-- EXERCISE AIM --
Find all lines in the records that include the word "Zeitung", and copy them out.

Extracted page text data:

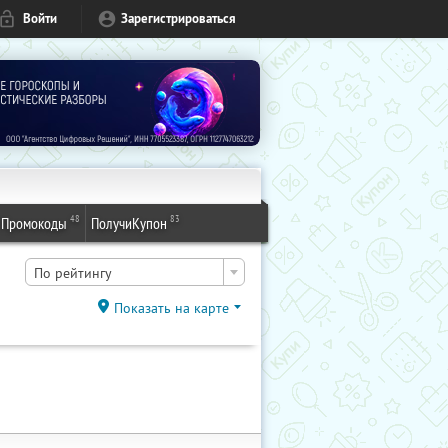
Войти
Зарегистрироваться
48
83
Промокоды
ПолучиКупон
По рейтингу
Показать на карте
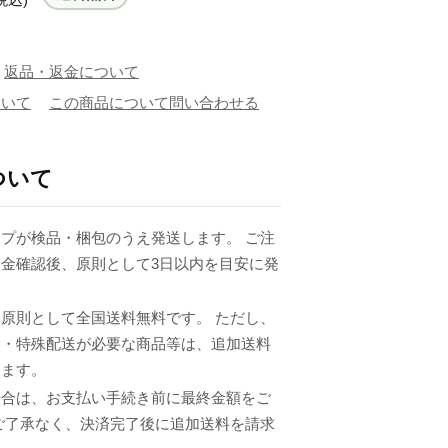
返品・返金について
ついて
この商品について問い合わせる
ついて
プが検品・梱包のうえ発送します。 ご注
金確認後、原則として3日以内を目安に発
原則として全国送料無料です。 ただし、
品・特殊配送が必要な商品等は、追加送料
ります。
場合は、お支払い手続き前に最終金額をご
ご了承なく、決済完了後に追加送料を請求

==

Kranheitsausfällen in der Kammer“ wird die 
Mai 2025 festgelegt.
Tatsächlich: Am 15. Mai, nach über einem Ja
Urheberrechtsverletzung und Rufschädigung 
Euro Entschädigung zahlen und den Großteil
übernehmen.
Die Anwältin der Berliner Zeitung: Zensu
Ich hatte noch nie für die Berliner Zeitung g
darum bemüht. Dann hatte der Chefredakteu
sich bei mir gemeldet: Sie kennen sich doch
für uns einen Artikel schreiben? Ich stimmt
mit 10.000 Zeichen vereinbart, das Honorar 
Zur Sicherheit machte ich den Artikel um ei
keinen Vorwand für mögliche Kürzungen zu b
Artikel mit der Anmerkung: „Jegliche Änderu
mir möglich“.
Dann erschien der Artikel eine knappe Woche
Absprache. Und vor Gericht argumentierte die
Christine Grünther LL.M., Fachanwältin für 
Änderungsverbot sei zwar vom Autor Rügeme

* * *

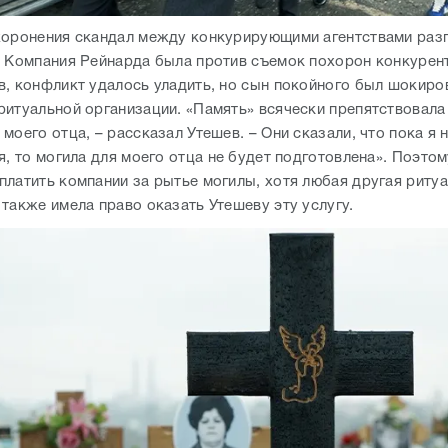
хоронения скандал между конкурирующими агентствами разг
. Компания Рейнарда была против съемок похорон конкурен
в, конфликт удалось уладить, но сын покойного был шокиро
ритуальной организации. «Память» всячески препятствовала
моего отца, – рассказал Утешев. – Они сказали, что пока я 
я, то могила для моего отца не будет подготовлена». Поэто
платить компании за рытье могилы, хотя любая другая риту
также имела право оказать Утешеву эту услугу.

-- ANSWER SECTION --
Die Anwältin der Berliner Zeitung: Zensu
Ich hatte noch nie für die Berliner Zeitung g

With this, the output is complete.